PROMPT 1
Return the stretch of the listing from the line containing "Question: Which point is closer" through the end of the listing, that first line included, reproducing every line exactly and leaving out the pictures.

EXERCISE PASSAGE

•••••

Skip to content

Migrate from python-docx

Office Oxide is a drop-in replacement for the most common python-docx use cases — text extraction, paragraph iteration, table reading, find-and-replace — at 14× the speed, with a 3.8 percentage-point higher pass rate on a 2,538-file DOCX corpus. As a bonus, you stop having to vendor different libraries for .xlsx (openpyxl), .pptx (python-pptx), and legacy .doc (catdoc / antiword): one pip install covers all six formats.

When to migrate

Switch if you do any of these:

  • Extract text or Markdown from .docx for ingestion / RAG / search
  • Run find-and-replace templating across thousands of docs
  • Read tables out of contracts or reports
  • Want to also process .xlsx, .pptx, or legacy formats without adding more dependencies

Stay on python-docx if you do these and aren’t ready to drop into the format-specific Rust API:

  • Build complex DOCX from scratch with custom styles and themes
  • Need python-docx extension libraries (e.g. docxcompose, python-docx-ng)

Install

pip uninstall python-docx
pip install office-oxide

The PyPI distribution is office-oxide (hyphen); the import is office_oxide (underscore).

Side-by-side cheat sheet

Plain text

python-docx

from docx import Document

doc = Document("report.docx")
text = "\n".join(p.text for p in doc.paragraphs)

office_oxide

from office_oxide import Document

with Document.open("report.docx") as doc:
    text = doc.plain_text()

One method call, includes headers and footers, and ~14× faster.

•••••

SOURCE DATA
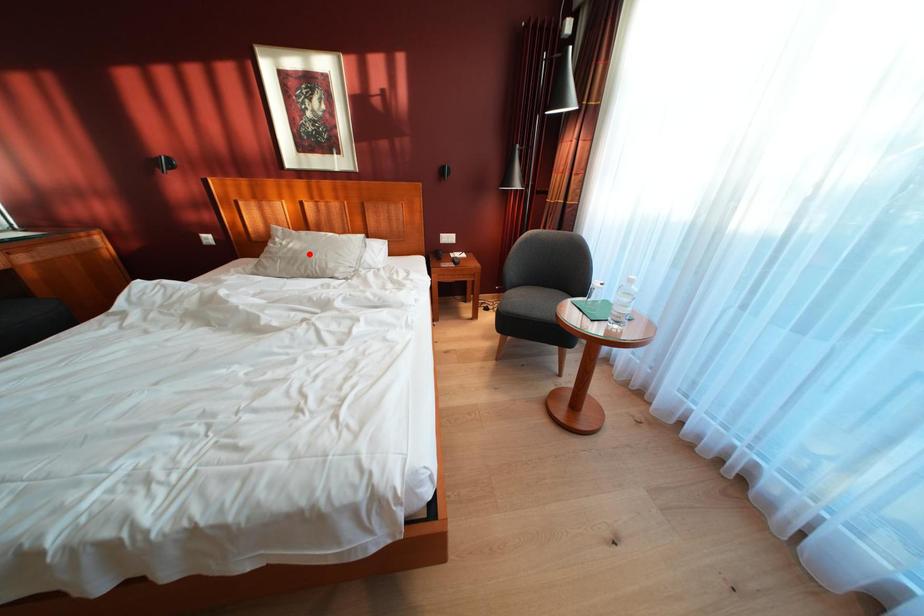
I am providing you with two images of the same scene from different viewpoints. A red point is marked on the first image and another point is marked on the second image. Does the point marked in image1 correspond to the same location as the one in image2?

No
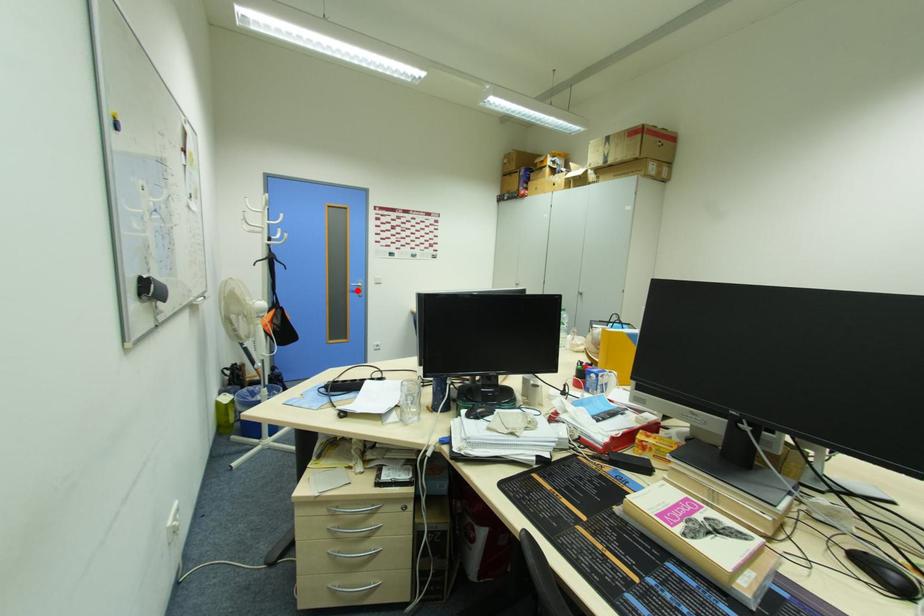
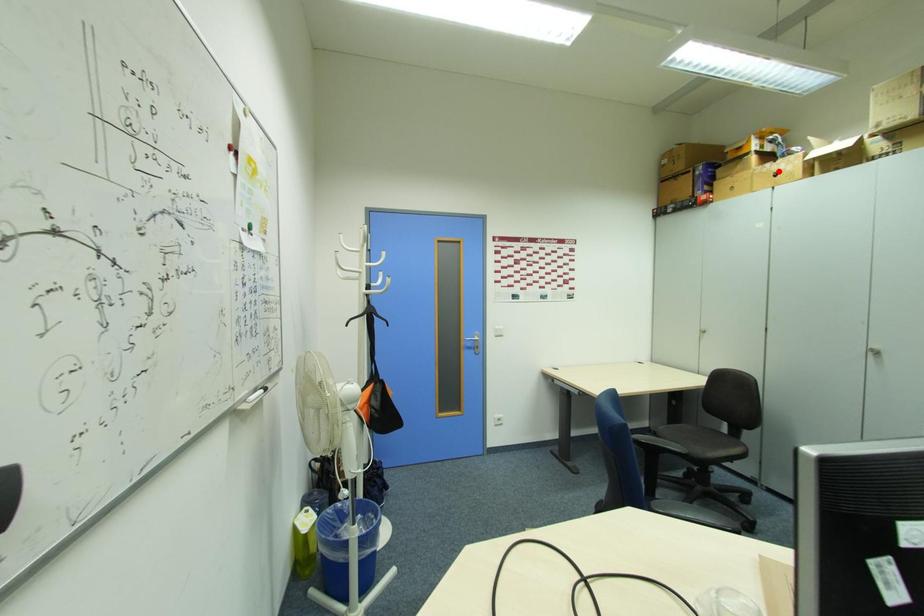
I am providing you with two images of the same scene from different viewpoints. A red point is marked on the first image and another point is marked on the second image. Do the highlighted points in image1 and image2 indicate the same real-world spot?

No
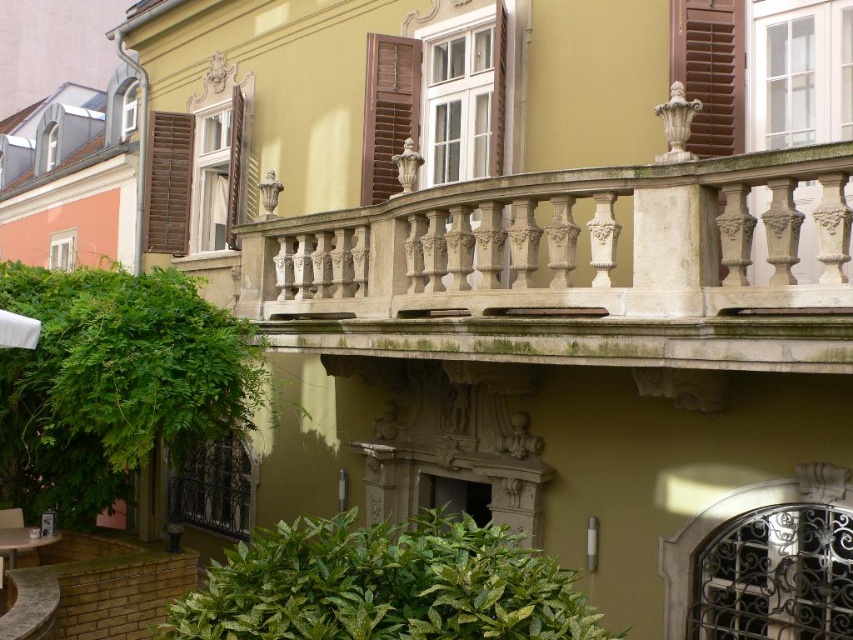
Is white stone railing at upper center thinner than brown wooden shutter at left?

Incorrect, white stone railing at upper center's width is not less than brown wooden shutter at left's.

Can you confirm if white stone railing at upper center is positioned to the right of brown wooden shutter at left?

Correct, you'll find white stone railing at upper center to the right of brown wooden shutter at left.

The width and height of the screenshot is (853, 640). I want to click on white stone railing at upper center, so click(572, 268).

Looking at this image, between brown wooden shutter at left and white fabric umbrella at lower left, which one appears on the left side from the viewer's perspective?

brown wooden shutter at left

Identify the location of brown wooden shutter at left. This screenshot has width=853, height=640. (167, 182).

Where is `brown wooden shutter at left`? The image size is (853, 640). brown wooden shutter at left is located at coordinates (167, 182).

At what (x,y) coordinates should I click in order to perform the action: click on brown wooden shutter at left. Please return your answer as a coordinate pair (x, y). Looking at the image, I should click on (167, 182).

Can you confirm if brown wooden shutter at left is shorter than wooden at upper left?

Yes.

Who is lower down, brown wooden shutter at left or wooden at upper left?

brown wooden shutter at left is lower down.

What do you see at coordinates (167, 182) in the screenshot? I see `brown wooden shutter at left` at bounding box center [167, 182].

Where is `brown wooden shutter at left`? Image resolution: width=853 pixels, height=640 pixels. brown wooden shutter at left is located at coordinates (167, 182).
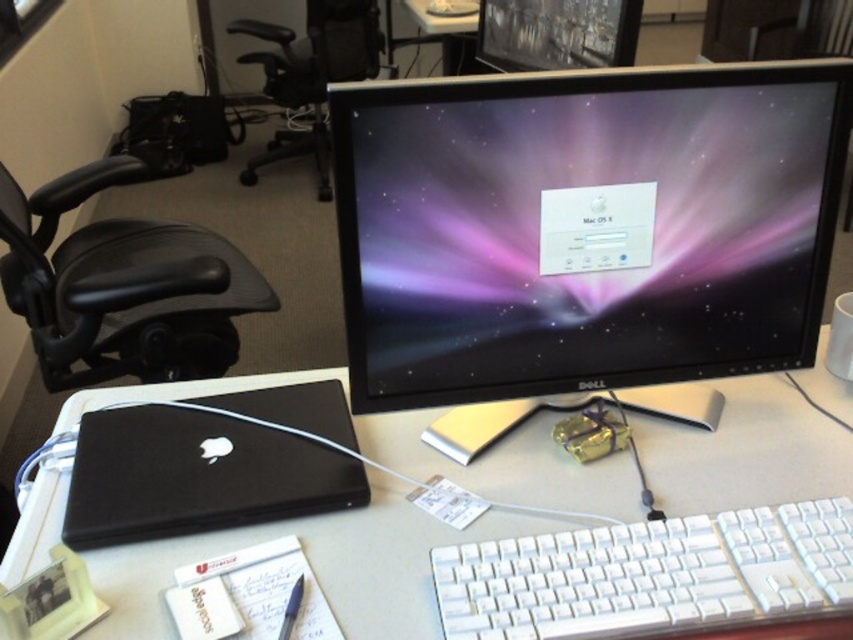
Question: Which point is closer to the camera?

Choices:
 (A) (538, 65)
 (B) (560, 600)
 (C) (212, 445)

Answer: (B)

Question: Is white plastic keyboard at lower center in front of matte black monitor at center?

Choices:
 (A) no
 (B) yes

Answer: (B)

Question: Can you confirm if black glossy monitor at center is positioned to the right of black plastic swivel chair at upper center?

Choices:
 (A) yes
 (B) no

Answer: (A)

Question: Which object is the closest to the white plastic computer desk at center?

Choices:
 (A) black glossy monitor at center
 (B) black matte laptop at lower left

Answer: (B)

Question: Is white plastic keyboard at lower center bigger than black matte laptop at lower left?

Choices:
 (A) no
 (B) yes

Answer: (A)

Question: Which point is farther to the camera?

Choices:
 (A) (592, 272)
 (B) (64, 410)
 (C) (48, 333)
 (D) (300, 56)

Answer: (D)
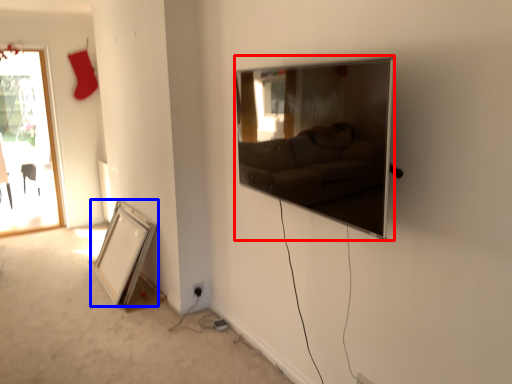
Question: Among these objects, which one is nearest to the camera, picture frame (highlighted by a red box) or picture frame (highlighted by a blue box)?

Choices:
 (A) picture frame
 (B) picture frame

Answer: (A)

•••••

PROMPT 2
Retype the entire python-docx migration page above exactly as it appears.

EXPECTED ANSWER 1
Question: Which point is closer to the camera?

Choices:
 (A) (538, 65)
 (B) (560, 600)
 (C) (212, 445)

Answer: (B)

Question: Is white plastic keyboard at lower center in front of matte black monitor at center?

Choices:
 (A) no
 (B) yes

Answer: (B)

Question: Can you confirm if black glossy monitor at center is positioned to the right of black plastic swivel chair at upper center?

Choices:
 (A) yes
 (B) no

Answer: (A)

Question: Which object is the closest to the white plastic computer desk at center?

Choices:
 (A) black glossy monitor at center
 (B) black matte laptop at lower left

Answer: (B)

Question: Is white plastic keyboard at lower center bigger than black matte laptop at lower left?

Choices:
 (A) no
 (B) yes

Answer: (A)

Question: Which point is farther to the camera?

Choices:
 (A) (592, 272)
 (B) (64, 410)
 (C) (48, 333)
 (D) (300, 56)

Answer: (D)
Question: Among these objects, which one is nearest to the camera, picture frame (highlighted by a red box) or picture frame (highlighted by a blue box)?

Choices:
 (A) picture frame
 (B) picture frame

Answer: (A)

EXPECTED ANSWER 2
Skip to content

Migrate from python-docx

Office Oxide is a drop-in replacement for the most common python-docx use cases — text extraction, paragraph iteration, table reading, find-and-replace — at 14× the speed, with a 3.8 percentage-point higher pass rate on a 2,538-file DOCX corpus. As a bonus, you stop having to vendor different libraries for .xlsx (openpyxl), .pptx (python-pptx), and legacy .doc (catdoc / antiword): one pip install covers all six formats.

When to migrate

Switch if you do any of these:

  • Extract text or Markdown from .docx for ingestion / RAG / search
  • Run find-and-replace templating across thousands of docs
  • Read tables out of contracts or reports
  • Want to also process .xlsx, .pptx, or legacy formats without adding more dependencies

Stay on python-docx if you do these and aren’t ready to drop into the format-specific Rust API:

  • Build complex DOCX from scratch with custom styles and themes
  • Need python-docx extension libraries (e.g. docxcompose, python-docx-ng)

Install

pip uninstall python-docx
pip install office-oxide

The PyPI distribution is office-oxide (hyphen); the import is office_oxide (underscore).

Side-by-side cheat sheet

Plain text

python-docx

from docx import Document

doc = Document("report.docx")
text = "\n".join(p.text for p in doc.paragraphs)

office_oxide

from office_oxide import Document

with Document.open("report.docx") as doc:
    text = doc.plain_text()

One method call, includes headers and footers, and ~14× faster.